Thinking Squared

Reading Time: 3 minutes

In 1984, 20 years old Jerry White and two friends went camping in the Golan Heights in Israel. During hiking, White stepped on a landmine, which blew away his left leg and mangled his right. White spent next one year in recovery and rehabilitation in an Israeli hospital.

White struggled with anger and depression following the accident. During his recovery, a man who had also lost his leg in a minefield in Lebanon visited him in the hospital. He asked White to identify which leg he had lost. Due to the effectiveness of the man’s prosthetic leg, White could not do so. “What you have is a nose-bleed,” he told White, “you’ll get over it. The challenge is in your head and your heart, not your leg”. With help from peers and a support network, White gradually changed focus of his thoughts from anger to how he was in a unique situation to help others in similar situations. White co-founded the Landmine Survivors Network in 1995, an organization dedicated to helping landmine victims rebuild their lives. He reframed his suffering as a unique opportunity to advocate for the removal of landmines and support for survivors. For his work, White received the Nobel peace prize in 1997, just 13 years after that fateful day in Golan Heights.

Pain and suffering are as much part of being human as love and compassion. But how we interpret and think about the unfortunate events in our lives can cause the suffering to multiply and last for much longer than the actual event.

Consider another example – It’s Sunday night and you are watching a funny movie with your family after dinner. Everyone is laughing and the air is light with happiness. But then you start thinking about the job you intensely hate that you will need to go to in the morning. Suddenly your reality shifts even though you are all in the exact same physical environment experiencing exact same event (the fun movie with family). While others are happily enjoying the evening, you became stressed and unhappy with just one thought. That’s the power of a thought.

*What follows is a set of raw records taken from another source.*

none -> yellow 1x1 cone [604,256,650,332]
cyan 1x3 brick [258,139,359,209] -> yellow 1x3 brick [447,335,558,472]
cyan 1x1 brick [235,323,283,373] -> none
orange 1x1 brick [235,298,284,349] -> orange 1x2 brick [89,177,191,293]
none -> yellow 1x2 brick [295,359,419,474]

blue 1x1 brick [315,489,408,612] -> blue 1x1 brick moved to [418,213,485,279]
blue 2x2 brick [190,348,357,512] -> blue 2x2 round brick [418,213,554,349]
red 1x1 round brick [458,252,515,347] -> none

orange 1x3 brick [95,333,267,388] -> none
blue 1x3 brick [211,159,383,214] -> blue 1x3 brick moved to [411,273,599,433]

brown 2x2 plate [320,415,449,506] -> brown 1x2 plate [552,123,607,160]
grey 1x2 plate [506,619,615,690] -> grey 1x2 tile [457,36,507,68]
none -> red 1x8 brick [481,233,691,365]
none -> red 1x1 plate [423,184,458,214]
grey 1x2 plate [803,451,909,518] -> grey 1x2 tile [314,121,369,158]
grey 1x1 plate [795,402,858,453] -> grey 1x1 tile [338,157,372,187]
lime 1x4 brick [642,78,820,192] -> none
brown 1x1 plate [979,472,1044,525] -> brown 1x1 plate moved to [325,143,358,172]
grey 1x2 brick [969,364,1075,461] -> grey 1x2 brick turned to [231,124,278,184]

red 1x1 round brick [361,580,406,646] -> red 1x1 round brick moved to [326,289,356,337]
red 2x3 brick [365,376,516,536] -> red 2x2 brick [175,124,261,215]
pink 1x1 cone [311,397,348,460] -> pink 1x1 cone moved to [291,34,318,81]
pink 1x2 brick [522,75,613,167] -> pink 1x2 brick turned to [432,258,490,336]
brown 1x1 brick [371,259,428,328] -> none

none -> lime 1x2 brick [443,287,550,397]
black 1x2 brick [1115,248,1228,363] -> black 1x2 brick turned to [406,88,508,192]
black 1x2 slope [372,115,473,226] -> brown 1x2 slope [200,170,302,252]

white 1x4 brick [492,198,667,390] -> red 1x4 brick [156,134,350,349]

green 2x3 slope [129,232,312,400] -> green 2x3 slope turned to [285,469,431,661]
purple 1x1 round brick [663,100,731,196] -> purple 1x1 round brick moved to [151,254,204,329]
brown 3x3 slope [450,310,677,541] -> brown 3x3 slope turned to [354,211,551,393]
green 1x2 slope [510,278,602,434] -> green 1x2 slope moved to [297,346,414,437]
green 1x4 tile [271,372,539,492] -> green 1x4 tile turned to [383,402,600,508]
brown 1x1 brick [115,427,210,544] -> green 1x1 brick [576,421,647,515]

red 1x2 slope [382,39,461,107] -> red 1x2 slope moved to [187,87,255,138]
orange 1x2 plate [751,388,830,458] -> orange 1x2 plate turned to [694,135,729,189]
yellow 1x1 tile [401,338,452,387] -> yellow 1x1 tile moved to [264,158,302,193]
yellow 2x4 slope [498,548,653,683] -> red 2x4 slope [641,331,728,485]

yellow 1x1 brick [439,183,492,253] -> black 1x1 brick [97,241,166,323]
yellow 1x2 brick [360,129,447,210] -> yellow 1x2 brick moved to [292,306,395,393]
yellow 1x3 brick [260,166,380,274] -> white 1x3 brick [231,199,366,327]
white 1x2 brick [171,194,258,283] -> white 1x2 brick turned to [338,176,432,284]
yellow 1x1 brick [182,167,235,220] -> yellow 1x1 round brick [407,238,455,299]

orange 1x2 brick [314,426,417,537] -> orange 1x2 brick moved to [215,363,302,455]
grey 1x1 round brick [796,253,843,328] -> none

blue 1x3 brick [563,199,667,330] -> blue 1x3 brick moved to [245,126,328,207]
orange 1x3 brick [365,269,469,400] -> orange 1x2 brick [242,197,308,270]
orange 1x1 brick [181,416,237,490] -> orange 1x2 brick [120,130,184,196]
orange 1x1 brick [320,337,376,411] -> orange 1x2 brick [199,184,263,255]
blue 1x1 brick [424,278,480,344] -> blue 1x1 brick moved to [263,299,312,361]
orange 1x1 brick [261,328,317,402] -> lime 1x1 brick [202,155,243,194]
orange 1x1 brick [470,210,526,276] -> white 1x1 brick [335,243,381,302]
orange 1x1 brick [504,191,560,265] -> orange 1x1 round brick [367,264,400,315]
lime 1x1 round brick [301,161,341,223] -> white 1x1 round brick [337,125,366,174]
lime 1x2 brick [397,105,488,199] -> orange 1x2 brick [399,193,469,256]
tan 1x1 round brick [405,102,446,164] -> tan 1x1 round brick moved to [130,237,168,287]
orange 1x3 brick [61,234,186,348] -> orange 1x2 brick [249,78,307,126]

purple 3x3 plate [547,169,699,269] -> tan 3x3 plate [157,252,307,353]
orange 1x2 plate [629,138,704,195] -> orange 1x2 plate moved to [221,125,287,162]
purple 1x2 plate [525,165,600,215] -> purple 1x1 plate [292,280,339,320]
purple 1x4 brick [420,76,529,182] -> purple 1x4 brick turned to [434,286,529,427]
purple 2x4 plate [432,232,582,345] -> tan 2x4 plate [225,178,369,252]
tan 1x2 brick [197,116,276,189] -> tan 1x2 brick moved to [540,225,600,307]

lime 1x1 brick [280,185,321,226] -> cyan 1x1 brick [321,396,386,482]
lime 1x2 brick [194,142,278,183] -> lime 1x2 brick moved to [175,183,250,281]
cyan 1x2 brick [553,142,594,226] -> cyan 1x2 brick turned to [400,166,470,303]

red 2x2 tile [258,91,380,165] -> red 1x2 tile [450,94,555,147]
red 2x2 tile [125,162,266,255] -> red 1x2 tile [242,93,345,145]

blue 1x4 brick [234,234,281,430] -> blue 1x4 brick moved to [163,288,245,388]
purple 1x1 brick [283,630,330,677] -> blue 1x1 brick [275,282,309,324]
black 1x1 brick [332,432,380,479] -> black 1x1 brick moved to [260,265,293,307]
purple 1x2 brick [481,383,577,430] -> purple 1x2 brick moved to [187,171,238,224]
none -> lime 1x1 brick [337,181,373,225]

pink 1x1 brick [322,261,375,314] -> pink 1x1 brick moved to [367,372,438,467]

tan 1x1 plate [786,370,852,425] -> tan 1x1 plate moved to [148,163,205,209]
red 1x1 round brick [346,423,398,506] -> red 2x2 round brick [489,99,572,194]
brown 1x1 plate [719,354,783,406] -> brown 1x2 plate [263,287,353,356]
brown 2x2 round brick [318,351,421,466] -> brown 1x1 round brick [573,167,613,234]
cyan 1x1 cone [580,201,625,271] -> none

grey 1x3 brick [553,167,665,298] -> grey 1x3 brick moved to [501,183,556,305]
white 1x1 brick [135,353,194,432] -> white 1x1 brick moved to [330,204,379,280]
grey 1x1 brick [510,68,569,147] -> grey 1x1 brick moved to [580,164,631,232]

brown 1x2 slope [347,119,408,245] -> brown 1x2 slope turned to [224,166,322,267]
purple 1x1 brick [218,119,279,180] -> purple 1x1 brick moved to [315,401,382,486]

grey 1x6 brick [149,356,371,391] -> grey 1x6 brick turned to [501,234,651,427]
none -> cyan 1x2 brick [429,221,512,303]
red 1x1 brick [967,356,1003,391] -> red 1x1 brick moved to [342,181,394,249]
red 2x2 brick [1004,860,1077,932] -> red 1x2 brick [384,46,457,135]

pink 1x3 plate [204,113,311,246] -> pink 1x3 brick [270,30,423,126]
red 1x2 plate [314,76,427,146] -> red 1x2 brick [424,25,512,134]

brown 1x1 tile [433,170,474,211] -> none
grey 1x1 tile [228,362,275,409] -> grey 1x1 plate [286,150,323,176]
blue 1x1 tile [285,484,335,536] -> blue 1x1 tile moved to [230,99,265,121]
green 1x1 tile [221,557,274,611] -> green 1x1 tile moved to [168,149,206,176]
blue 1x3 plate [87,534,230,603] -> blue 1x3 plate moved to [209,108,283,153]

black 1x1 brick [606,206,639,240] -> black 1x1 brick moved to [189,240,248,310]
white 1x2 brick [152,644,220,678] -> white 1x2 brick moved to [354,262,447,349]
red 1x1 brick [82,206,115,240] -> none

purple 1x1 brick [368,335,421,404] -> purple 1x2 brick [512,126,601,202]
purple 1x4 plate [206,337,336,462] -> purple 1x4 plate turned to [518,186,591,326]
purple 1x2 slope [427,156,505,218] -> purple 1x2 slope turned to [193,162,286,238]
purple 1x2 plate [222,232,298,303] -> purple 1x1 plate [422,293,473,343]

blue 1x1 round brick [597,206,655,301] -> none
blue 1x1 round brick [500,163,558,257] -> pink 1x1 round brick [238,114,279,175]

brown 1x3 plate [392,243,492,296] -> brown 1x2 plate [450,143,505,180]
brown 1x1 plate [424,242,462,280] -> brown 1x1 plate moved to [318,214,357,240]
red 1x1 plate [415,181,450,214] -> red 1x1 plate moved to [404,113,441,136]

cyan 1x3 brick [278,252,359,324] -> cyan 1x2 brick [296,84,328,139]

We live in our world of thought and our perception of reality is created from the inside out through our own thinking. The root cause of our suffering is our own thinking… I am not saying that this is all in our head and that it isn’t real. Our perception of reality is very real. We will feel what we think and our feelings are real. That is completely undeniable. However, our thinking will look like an inevitable, unchangeable reality to us until we begin seeing how our reality is created. If we know that we can only ever feel what we are thinking, then we know that we can change our feelings by changing our thinking.

Thus, we can change our experience of life by knowing that it comes from our own thinking.

Joseph Nguyen in his book Don’t Believe Everything You Think

To change our thoughts, we have to learn to think about thinking, i.e., thinking2 requires us to get out of our head and be a dispassionate observer of our own thoughts. You watch each thought as it forms, and once fully formed, you examine it with curiosity, but no judgement. And you assess how that particular thought is impacting your reality.

It seems improbable, but we are often one thought away from transforming our experience of life. The moment we can observe our own thinking and stop it in its tracks if it’s not serving us, our happiness begins. The interpretation that you assign to everything that is happening around you is up to you, if you can master thinking about thinking.